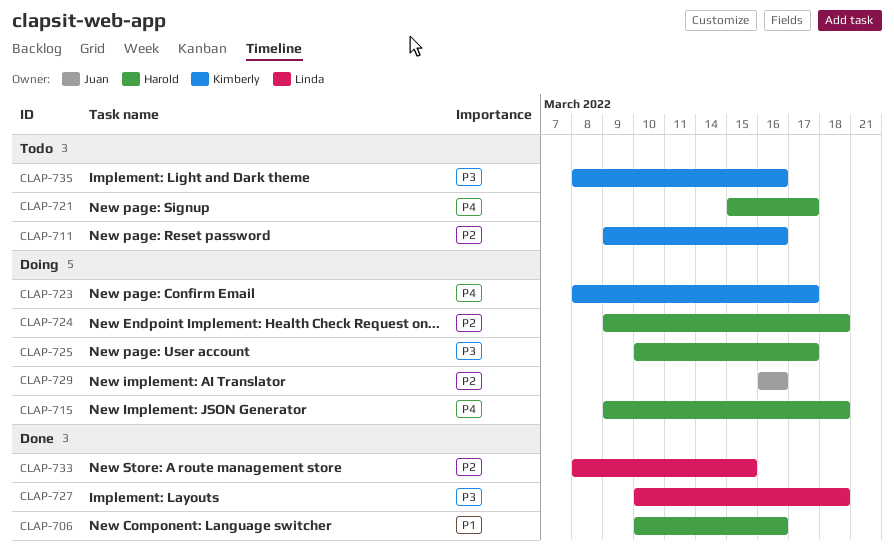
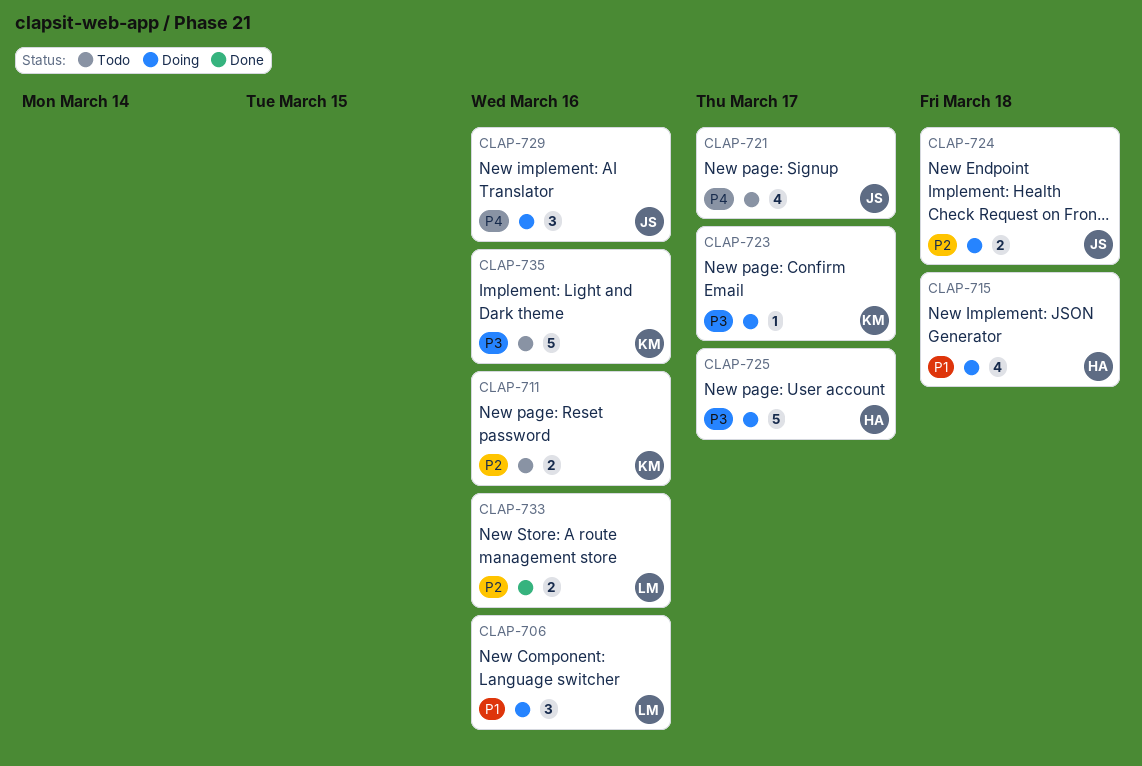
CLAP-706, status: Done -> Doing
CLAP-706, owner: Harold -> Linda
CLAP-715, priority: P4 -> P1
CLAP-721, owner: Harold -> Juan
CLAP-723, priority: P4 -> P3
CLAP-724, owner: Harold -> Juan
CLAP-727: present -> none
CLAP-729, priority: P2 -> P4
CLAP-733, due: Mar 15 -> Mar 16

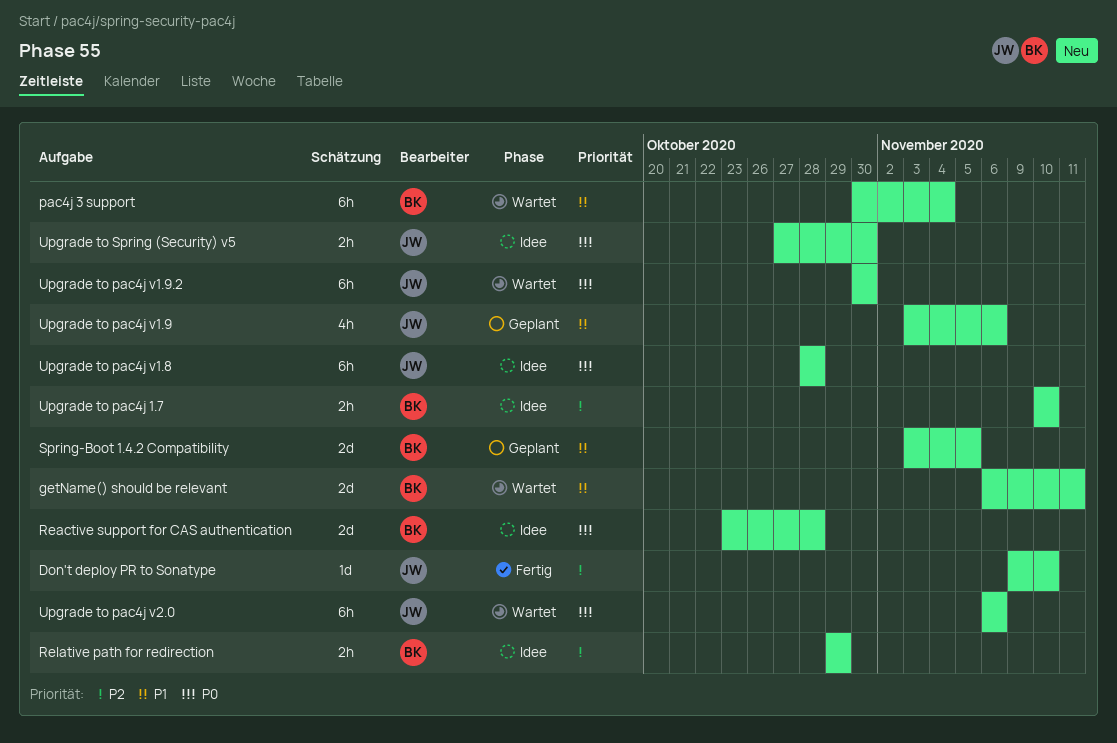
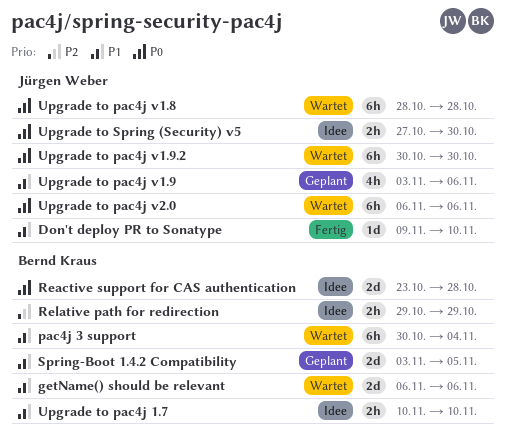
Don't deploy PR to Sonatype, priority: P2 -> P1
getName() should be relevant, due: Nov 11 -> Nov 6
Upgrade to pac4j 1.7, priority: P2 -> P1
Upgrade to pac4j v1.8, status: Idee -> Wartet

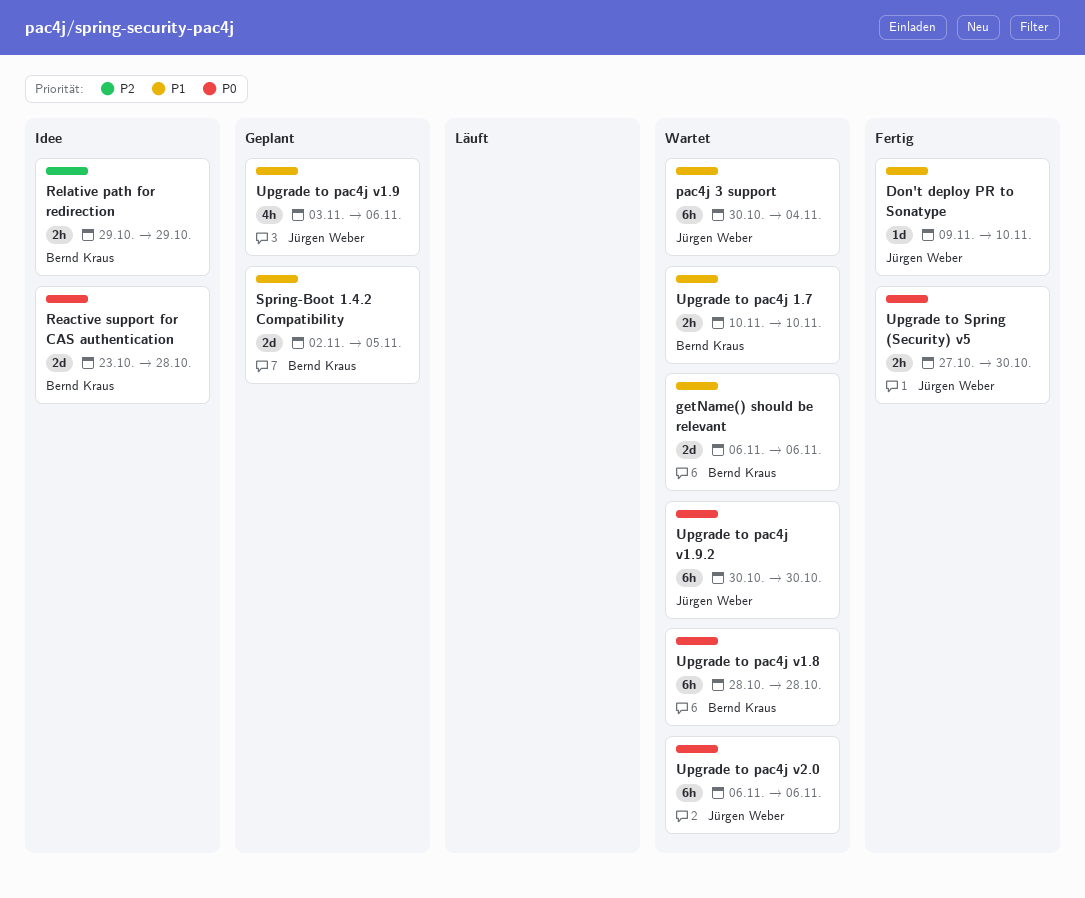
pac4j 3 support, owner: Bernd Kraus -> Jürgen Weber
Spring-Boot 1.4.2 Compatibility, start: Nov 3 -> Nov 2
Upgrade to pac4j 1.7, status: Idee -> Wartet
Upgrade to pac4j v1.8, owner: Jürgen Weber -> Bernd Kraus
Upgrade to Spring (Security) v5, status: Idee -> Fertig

* * *

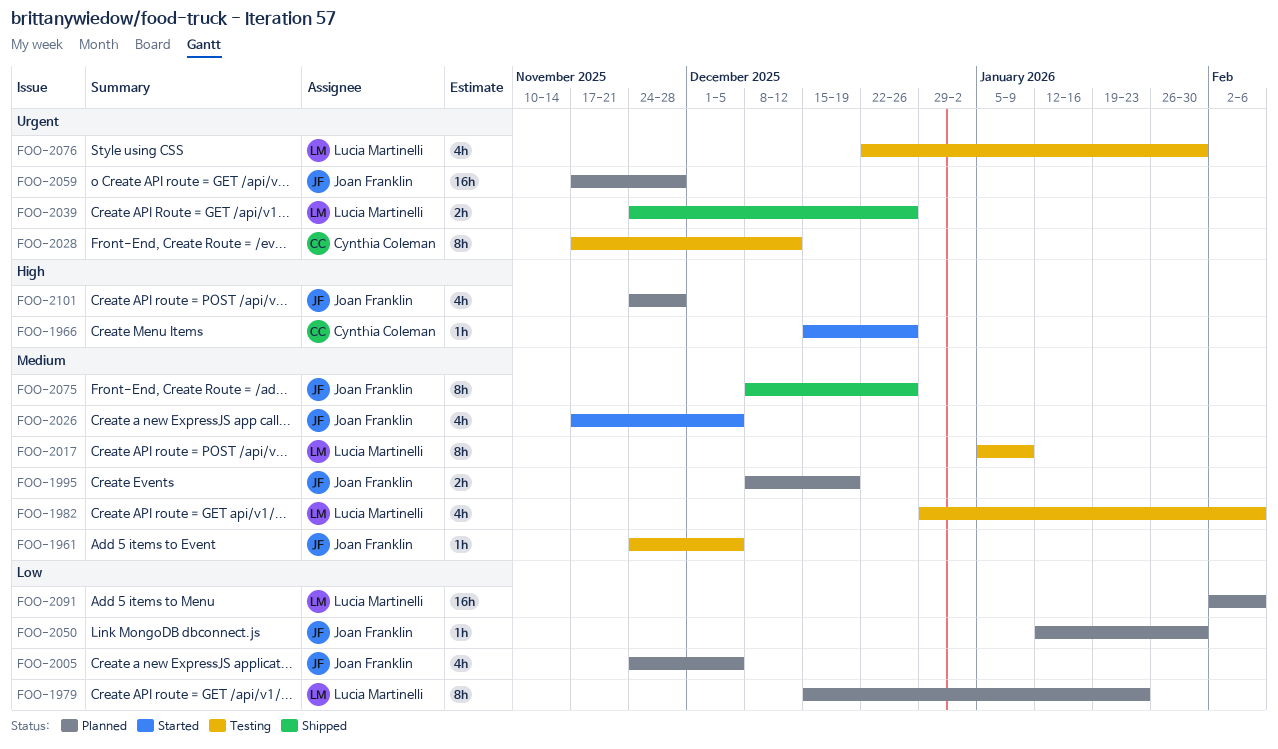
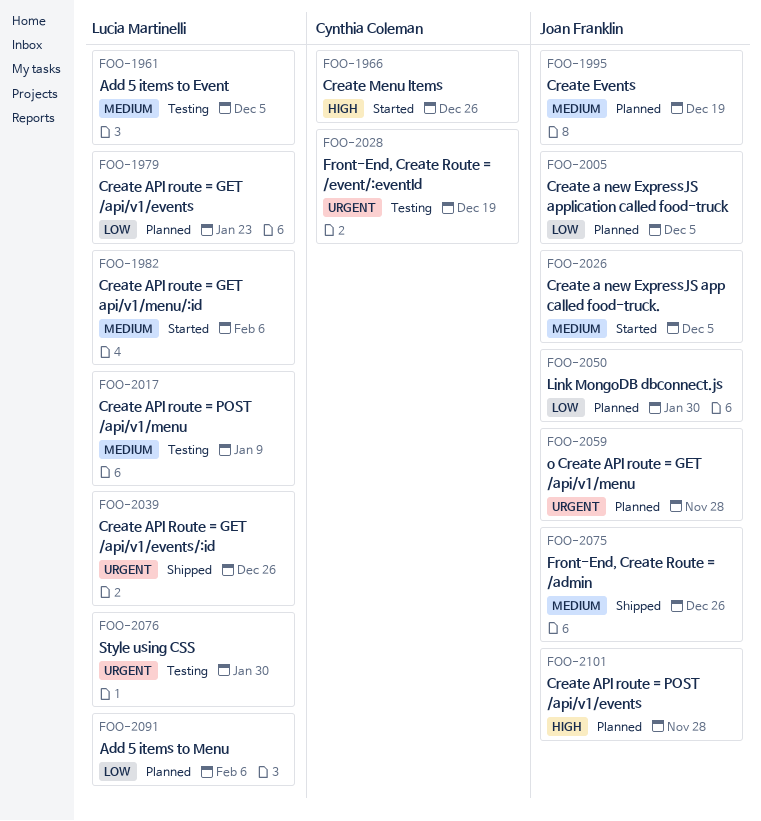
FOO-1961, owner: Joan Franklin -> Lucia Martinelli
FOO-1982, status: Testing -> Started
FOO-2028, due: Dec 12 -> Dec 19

## [Instructions to follow]
Leaving out all pictures, set down exactly the lines of the material above, from the line with "CLAP-706, status: Done -> Doing" to the line with "Upgrade to Spring" inclusive, and no others.

## [Response]
CLAP-706, status: Done -> Doing
CLAP-706, owner: Harold -> Linda
CLAP-715, priority: P4 -> P1
CLAP-721, owner: Harold -> Juan
CLAP-723, priority: P4 -> P3
CLAP-724, owner: Harold -> Juan
CLAP-727: present -> none
CLAP-729, priority: P2 -> P4
CLAP-733, due: Mar 15 -> Mar 16

Don't deploy PR to Sonatype, priority: P2 -> P1
getName() should be relevant, due: Nov 11 -> Nov 6
Upgrade to pac4j 1.7, priority: P2 -> P1
Upgrade to pac4j v1.8, status: Idee -> Wartet

pac4j 3 support, owner: Bernd Kraus -> Jürgen Weber
Spring-Boot 1.4.2 Compatibility, start: Nov 3 -> Nov 2
Upgrade to pac4j 1.7, status: Idee -> Wartet
Upgrade to pac4j v1.8, owner: Jürgen Weber -> Bernd Kraus
Upgrade to Spring (Security) v5, status: Idee -> Fertig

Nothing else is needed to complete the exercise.